Sayfa metni

========================================

Levent Göktaş sorularımızı yanıtladı | MİT dalaşı ve geride kalan sorular
Dr. Necip Hablemitoğlu cinayetinin emrini vermekle suçlanan emekli albay Mustafa Levent Göktaş, tutuklu bulunduğu cezaevinden sorularımızı yanıtladı.
Levent Göktaş | Fotoğraf: DHA
Özer AKDEMİR
Dr. Necip Hablemitoğlu cinayetinin emrini vermekle suçlanan Özel Kuvvetler Muharebe, Arama, Kurtarma Birliğinde (MAK) Alay Komutanı Emekli Albay Mustafa Levent Göktaş sorularımızı yanıtladı.
Göktaş cinayete dair tüm iddiaları reddediyor. Topu, "FETÖ"ye atıyor. MİT müsteşarlığında adı geçen Göktaş, kendisinin de “SBK Holding ve Kıraça Holding arasındaki milyon dolarlık para ilişkisi” nedeniyle kurban seçildiğini öne sürüyor. Ortada ise onlarca soru var: Suikast neden yıllarca gizli kaldı? Suikastta adları geçen askerler nasıl yıllarca devletin en gizli birimlerinde çalışabildi, adları MİT’in başkanı olarak gündeme getirildi? Gülen Cemaati'nin bu suikastteki rolü ne? Suikastın günümüze kadar çözümsüz kalmasında hangi devlet görevlilerinin sorumluluğu var?
HABLEMİTOĞLU SUİKASTI İDDİANAMESİ 20 YIL SONRA HAZIRLANDI
18 Aralık 2002 tarihinde Ankara’da Portakal Çiçeği Sokak’taki evinin önünde suikast sonucu öldürülen Dr. Necip Hablemitoğlu ile ilgili iddianame, aradan 20 yıl geçtikten sonra hazırlandı. İddianamede, Fethullah Gülen ve "FETÖ üyeliğinden" ceza alan bazı isimlerle birlikte suikastı gerçekleştirdiği ileri sürülen Özel Kuvvetler Komutanlığına (ÖKK) bağlı bazı eski subaylar hakkında ağırlaştırılmış müebbet hapis cezası isteniyor.

========================================

Yapılacak iş
Sayfa metnine göre Dr. Necip Hablemitoğlu hangi tarihte öldürülmüştür? Aşağıdaki satırlar, metinden ayrı ve bağımsız bir malzemedir.

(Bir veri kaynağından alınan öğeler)
========================================

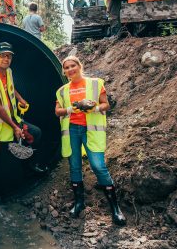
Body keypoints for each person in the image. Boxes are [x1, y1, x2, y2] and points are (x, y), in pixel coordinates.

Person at [0, 41, 46, 216]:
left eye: (9, 56)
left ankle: (29, 167)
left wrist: (20, 98)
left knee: (34, 134)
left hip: (8, 123)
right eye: (2, 55)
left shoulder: (8, 72)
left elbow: (11, 90)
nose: (6, 59)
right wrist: (15, 127)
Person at [54, 55, 126, 226]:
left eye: (73, 65)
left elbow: (106, 105)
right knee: (74, 166)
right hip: (71, 130)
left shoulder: (95, 83)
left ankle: (115, 209)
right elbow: (58, 111)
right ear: (64, 71)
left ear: (80, 66)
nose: (70, 69)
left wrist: (94, 108)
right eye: (67, 67)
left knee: (98, 166)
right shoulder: (62, 90)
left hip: (91, 130)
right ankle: (79, 203)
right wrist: (74, 107)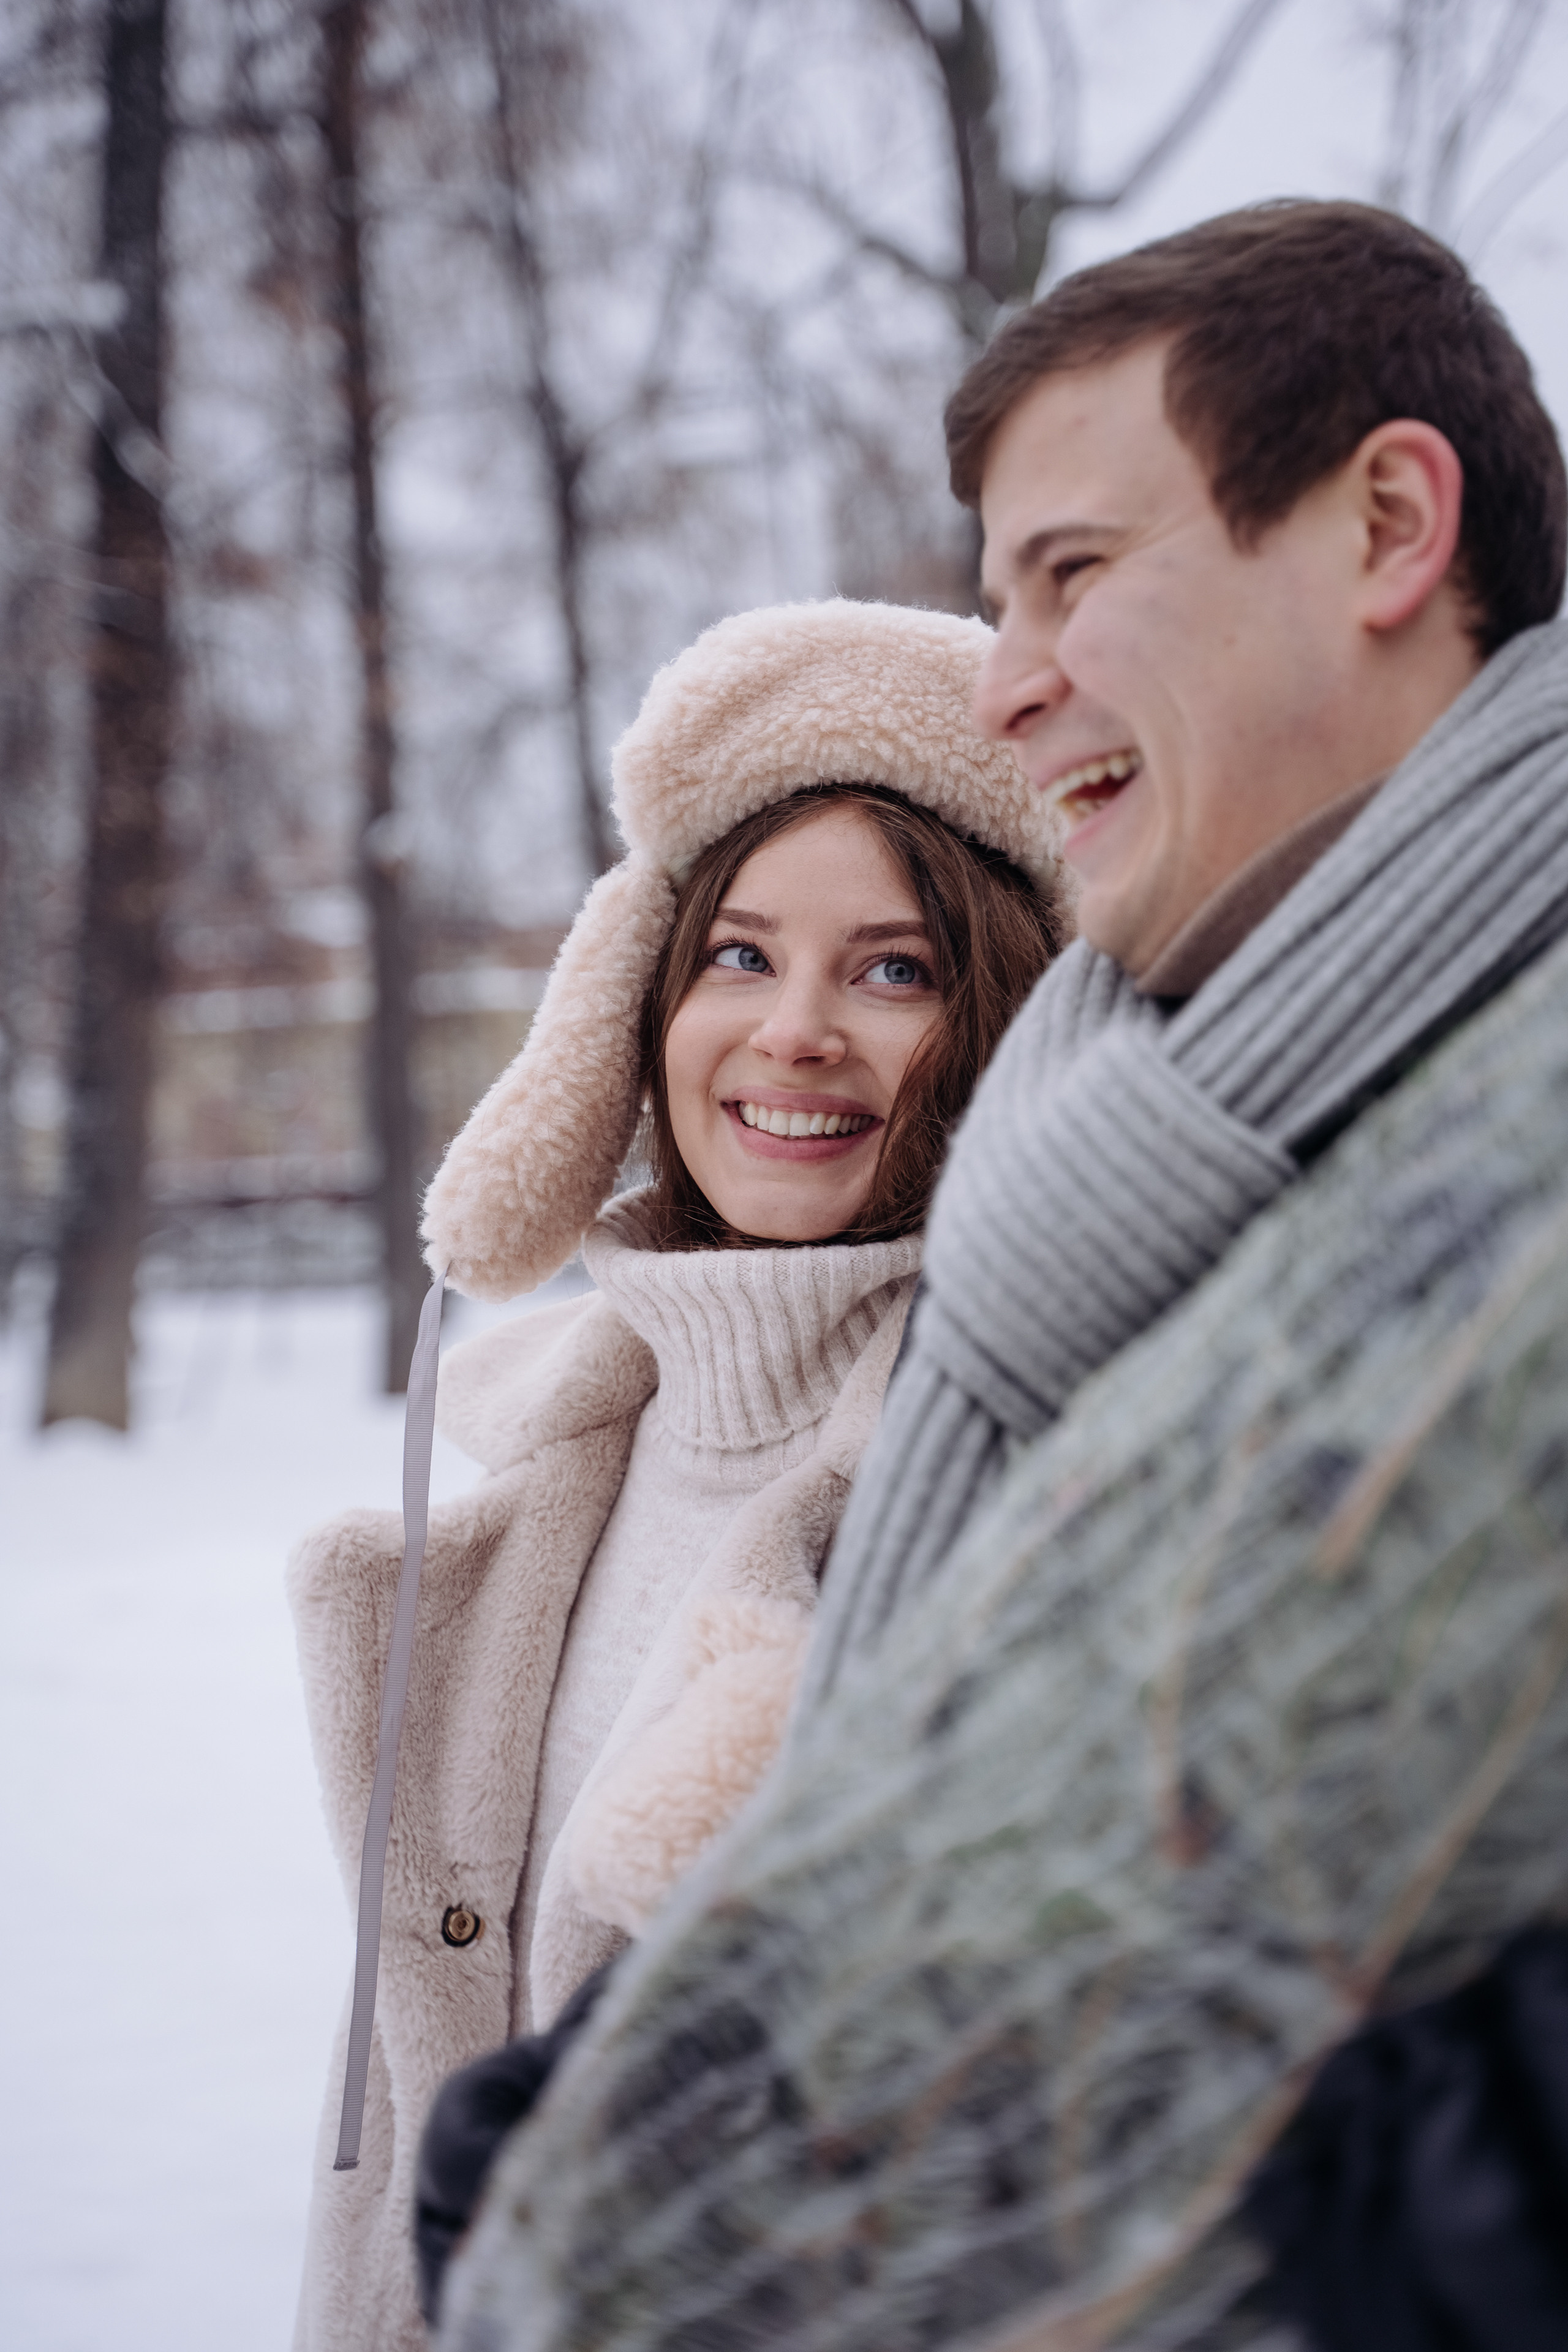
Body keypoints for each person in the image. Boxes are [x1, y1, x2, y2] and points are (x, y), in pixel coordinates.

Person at [429, 203, 1568, 2352]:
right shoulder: (1156, 1113)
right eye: (995, 596)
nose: (1010, 673)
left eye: (1075, 574)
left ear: (1389, 525)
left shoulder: (1484, 1127)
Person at [287, 597, 1063, 2351]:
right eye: (738, 956)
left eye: (894, 967)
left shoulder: (1036, 1495)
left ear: (1010, 1021)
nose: (793, 1031)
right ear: (628, 1010)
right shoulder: (526, 1488)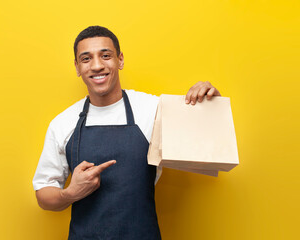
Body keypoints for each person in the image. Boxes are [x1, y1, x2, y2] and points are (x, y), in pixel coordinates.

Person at [32, 26, 221, 239]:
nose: (96, 65)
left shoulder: (153, 109)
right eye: (86, 59)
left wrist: (209, 103)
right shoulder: (63, 123)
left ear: (120, 60)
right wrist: (70, 193)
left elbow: (207, 149)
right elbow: (43, 195)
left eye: (106, 56)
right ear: (77, 67)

========================================

Görev çıktısı
18 Aralık 2002 tarihinde.